Women's History: The Lavender Menace
I remember being very surprised when I first learned about the role of the lesbian activist group Lavender Menace in shaping 1970s feminism. In the early 1970s, the mainstream feminist movement was not accepting of lesbians. Betty Friedan, author of The Feminine Mystique and president of the National Organization for Women, famously referred to lesbians as “lavender menace” to the women’s movement, because she felt that stereotypes of lesbians as masculine and widespread bias against lesbians would make it more difficult for the primarily white heterosexual middle-class women in the women’s movement to create political change if they were associated too closely with lesbian activism. Thus, NOW worked to distance itself from lesbian issues, not allowing an early lesbian rights organization, the Daughters of Bilitis, to be a sponsor for NOW’s First Congress to Unite Women in 1969.
When NOW prepared to hold a Second Congress to Unite Women, little had changed in terms of lesbian representation within the women’s movement—there was not a single woman who was openly lesbian on the conference program. A group of lesbians decided to come together to raise awareness of lesbian issues and protest the exclusion of lesbians from the movement. They decided to reclaim Friedan’s words and call themselves the Lesbian Menace.
The action they planned for the conference was known as a “zap.” They planned to interrupt the conference and nonviolently raise awareness of lesbian issues. To prepare, they checked out the building beforehand, printed up lavender “Lavender Menace” t-shirts, and wrote a manifesto for distribution, titled “The Woman-Identified Woman.” (Well worth a read.) As far as the events of the day, I’ll refer to Karla Jay’s account, published in her book Tales of the Lavender Menace: A Memoir of Liberation (also worth a read):
"The Second Congress to Unite Women got under way on May 1 at 7:00 PM at Intermediate School 70 on West Seventeenth Street in Manhattan. About three hundred women filed into the school auditorium. Just as the first speaker came to the microphone, Jesse Falstein, a GLF member, and Michaela [Griffo] switched off the lights and pulled the plug on the mike. (They had cased the place the previous day, and knew exactly where the switches were and how to work them.) I was planted in the middle of the audience, and I could hear my coconspirators running down both aisles. Some were laughing, while others were emitting rebel yells. When Michaela and Jesse flipped the lights back on, both aisles were lined with seventeen lesbians wearing their Lavender Menace T-shirts and holding the placards we had made. Some invited the audience to join them. I stood up and yelled, "Yes, yes, sisters! I'm tired of being in the closet because of the women's movement." Much to the horror of the audience, I unbuttoned the long-sleeved red blouse I was wearing and ripped it off. Underneath, I was wearing a Lavender Menace T-shirt. There were hoots of laughter as I joined the others in the aisles. Then Rita [Mae Brown] yelled to members of the audience, "Who wants to join us?"

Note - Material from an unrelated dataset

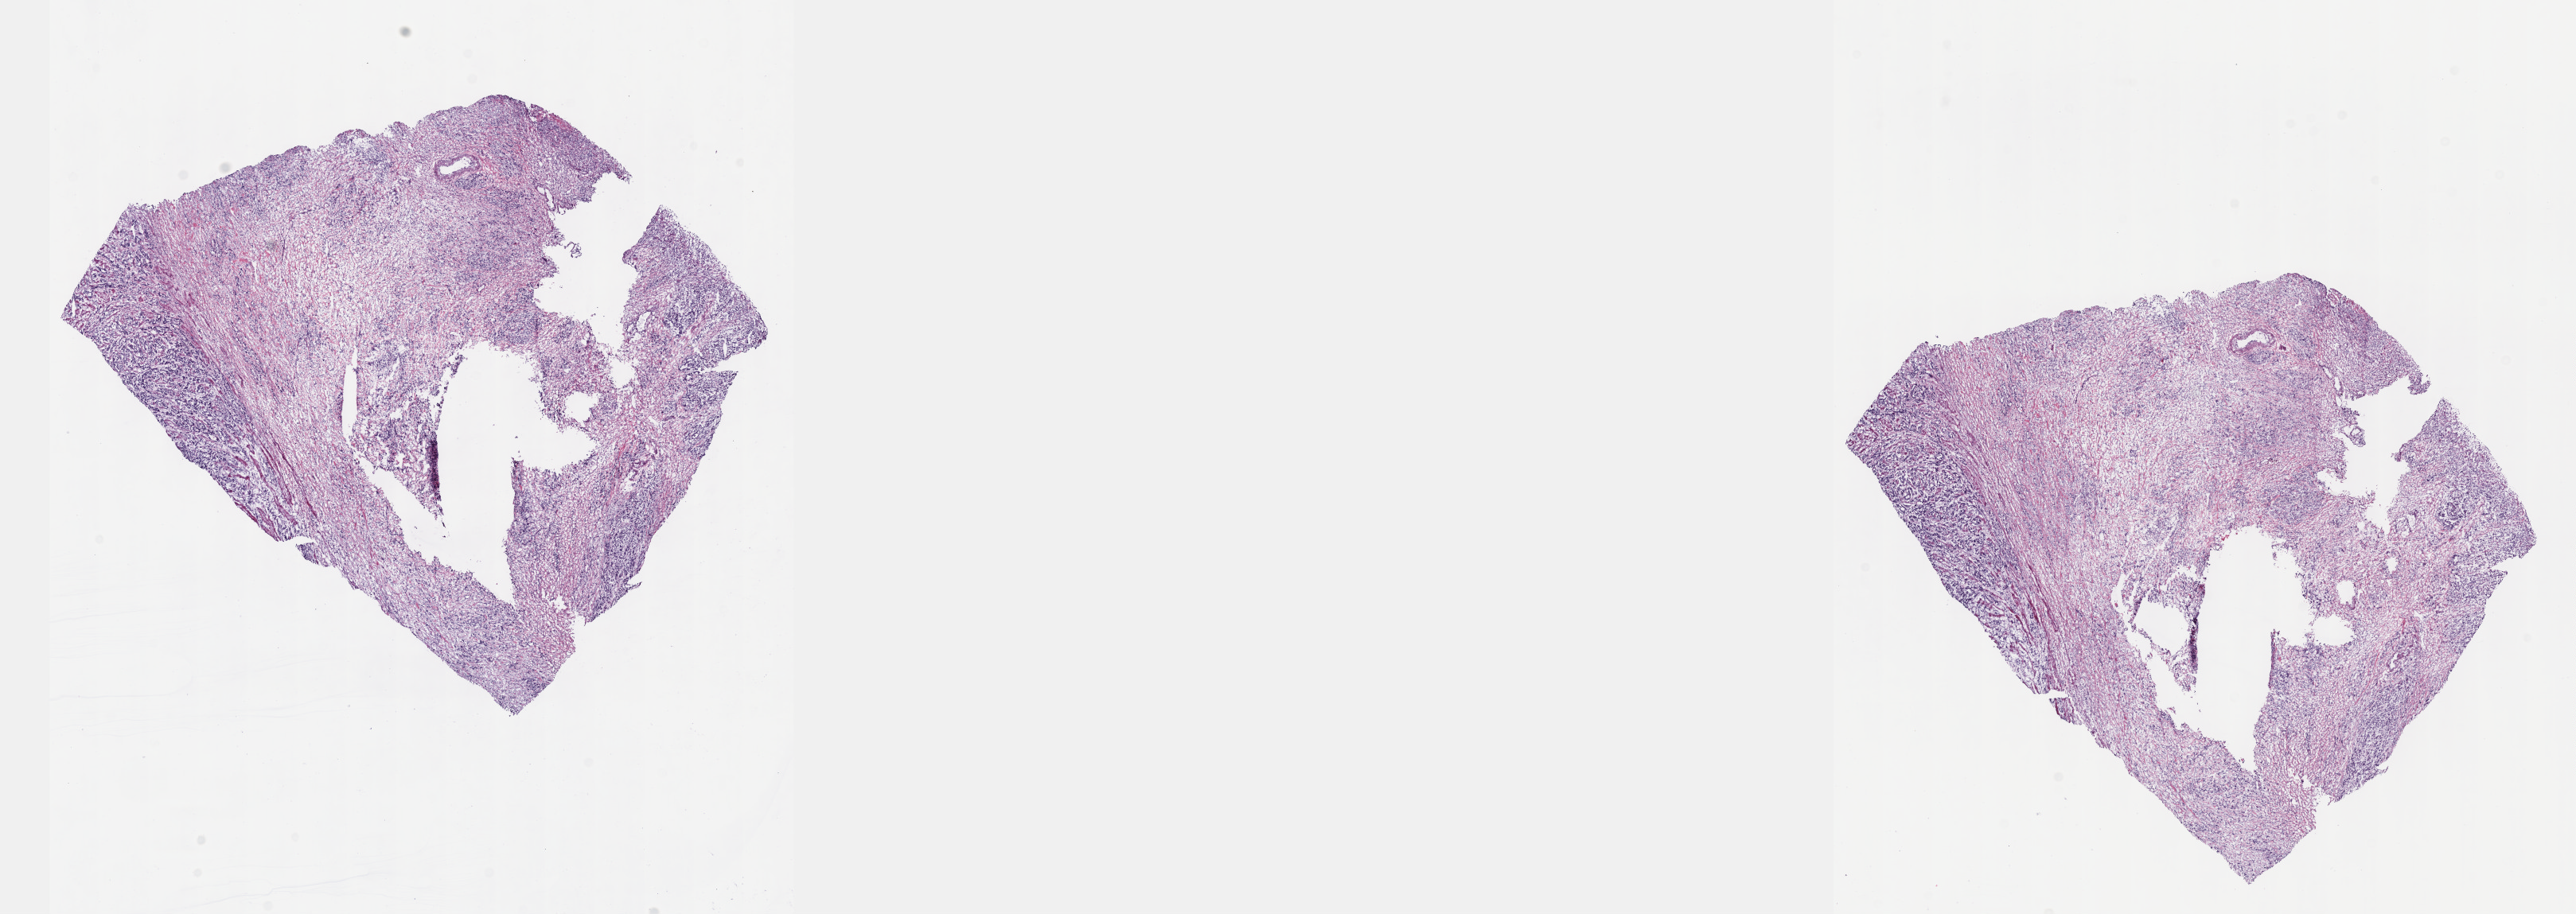
Whole-slide histology image, H&E, a low-resolution overview of the entire scanned area, about 26.2 x 9.3 mm (slide scanned at 40x). Frozen section. Sample: primary tumour, esophagus. Male, age 56 years at initial diagnosis. Histologic grade: GX (grade cannot be assessed). Slide review estimates, as recorded: tumour cells 100%, tumour nuclei 70%, normal cells 0%, stromal cells 0%, necrosis 0%. Infiltration values recorded for this section: lymphocyte infiltration 0%, monocyte infiltration 0%, neutrophil infiltration 0%.
AJCC pathologic stage: III (6th edition). TNM: T3 N1 M0. Lymph nodes positive (case pathology): 4 of 9 examined. Histologic diagnosis: Adenocarcinoma, NOS (lower third of esophagus).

"I do, I do," several replied.
Then Rita also pulled off her Lavender Menace T-shirt. Again, there were gasps, but underneath she had on another one. More laughter. The audience was on our side."
After this grand entrance, the Lavender Menaces took the stage, and there was a speak-out on lesbians and the feminist movement. Though some members of the planning committee tried to return to the original program, they were ultimately unsuccessful. Several of the Lavender Menaces were invited to run workshops the following day on lesbian issues, and some women who had attended the conference, of all sexual orientations, attended an all-women’s dance hosted by a lesbian group that evening.
Feminists both in the Lavender Menace and in NOW have later called this event absolutely pivotal in changing the relationship between lesbians and the feminist movement. The action strongly demonstrated that lesbians were an important part of the women’s movement, and would no longer consent to having their issues ignored or pushed to the side in order to accommodate biases of some of the women in the movement or to make the feminist movement appear less threatening to people in the mainstream, and the message of those who spoke that day were heard.
The following year, at its 1971 national conference, the NOW delegates adopted a resolution recognizing lesbianism and lesbian rights as “a legitimate concern for feminism.” For me, today, it is hard to imagine what the feminist movement might look like had the Lavender Menaces not stepped up and insisted that lesbians be able to participate fully and openly in women’s liberation. Where would feminism be without the participation of so many strong and talented lesbians and queer women? What would feminism and feminist theory be like without support for women of all sexual orientations? The fact that the idea of feminism without lesbians’ and queer women’s participation appears so foreign to me is, I think, a good sign, in that it shows how far we as a movement have come in overcoming this misunderstanding and discrimination in the early days of the women’s movement.
For Women’s History Month, I think it is not only important to celebrate the victories that women have made in overcoming sexism, but to talk about the ways in which we have been able to overcome discrimination within our own movement. I think that stories like that of the Lesbian Menace need to continue to be told in order to remind ourselves that, while we may not ever be perfect as a movement, we can continue to work, often with great success, toward even greater solidarity and understanding within the feminist movement.